Lucky lil S**t.  Wonder what he is doing today.....


----------



## fm_emt (Aug 24, 2006)

EMTPrincess said:
			
		

> doing today.....



Muttering "Oh crap" every time he gets near a semi? Driving a bigger car? Avoiding the LA freeways entirely?


----------



## Future EMT 07 (Aug 25, 2006)

*Wanna See Sumthin Really Amazing*



			
				Chimpie said:
			
		

> Yeah, old clip, but still an amazing story.

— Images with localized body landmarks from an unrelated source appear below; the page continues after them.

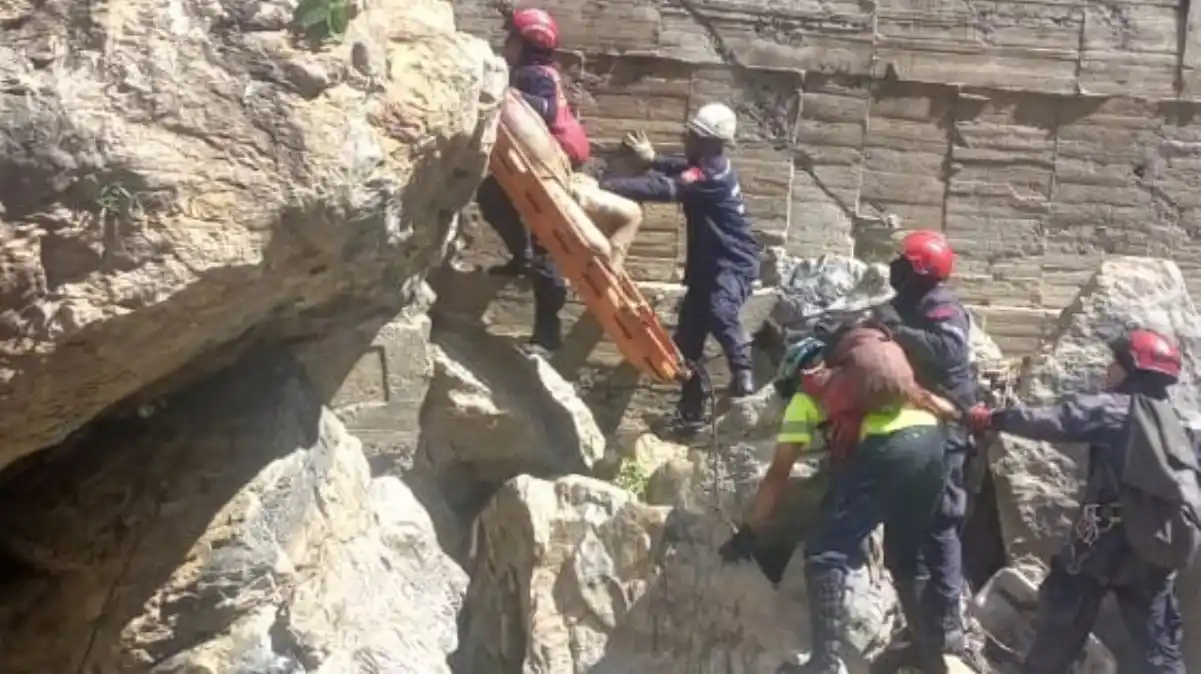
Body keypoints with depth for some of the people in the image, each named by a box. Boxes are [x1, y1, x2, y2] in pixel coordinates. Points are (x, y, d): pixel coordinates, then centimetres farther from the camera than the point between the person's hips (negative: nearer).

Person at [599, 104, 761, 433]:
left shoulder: (712, 175, -22)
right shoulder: (707, 165, 9)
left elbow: (663, 188, -34)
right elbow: (678, 169, 34)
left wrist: (604, 186, -37)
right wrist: (652, 158, 17)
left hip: (733, 265, -10)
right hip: (709, 265, 10)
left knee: (719, 312, -40)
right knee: (687, 338, 9)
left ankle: (743, 377, -29)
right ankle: (690, 414, 18)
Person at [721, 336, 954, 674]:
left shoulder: (806, 396, 22)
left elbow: (778, 474, 18)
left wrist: (747, 532, 23)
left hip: (886, 445, -6)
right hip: (932, 437, 6)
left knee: (827, 552, 1)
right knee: (908, 557, 22)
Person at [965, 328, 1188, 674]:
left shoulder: (1114, 410, -8)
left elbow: (1052, 421, -16)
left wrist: (992, 419, -9)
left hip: (1103, 541, -6)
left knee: (1061, 625, 10)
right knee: (1159, 645, 11)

This iz really amazing...this guy lived http://www.youtube.com/watch?v=8f5ijuEQLPI


----------



## fm_emt (Aug 25, 2006)

Future EMT 07 said:
			
		

> This iz really amazing...this guy lived http://www.youtube.com/watch?v=8f5ijuEQLPI



That guy has his face next to "dumbass" in the dictionary.


----------



## c-spine (Aug 25, 2006)

I'm impressed. by both, really..


----------



## fm_emt (Aug 25, 2006)

c-spine said:
			
		

> I'm impressed. by both, really..



It's like the TV show "Jackass" has spawned countless copycats - thus giving us some further job security. :-D


----------



## Jon (Aug 26, 2006)

No... did you just say Jackass?

My ambulance Co. is the one featured in some of their stupider stuff... like the "fake dead body"....

Yeah. The joys of West Chester, PA


----------



## fm_emt (Aug 27, 2006)

Jon said:
			
		

> No... did you just say Jackass?
> 
> My ambulance Co. is the one featured in some of their stupider stuff... like the "fake dead body"....
> 
> Yeah. The joys of West Chester, PA



The Joys of Idiots.

I hate that stupid show.


----------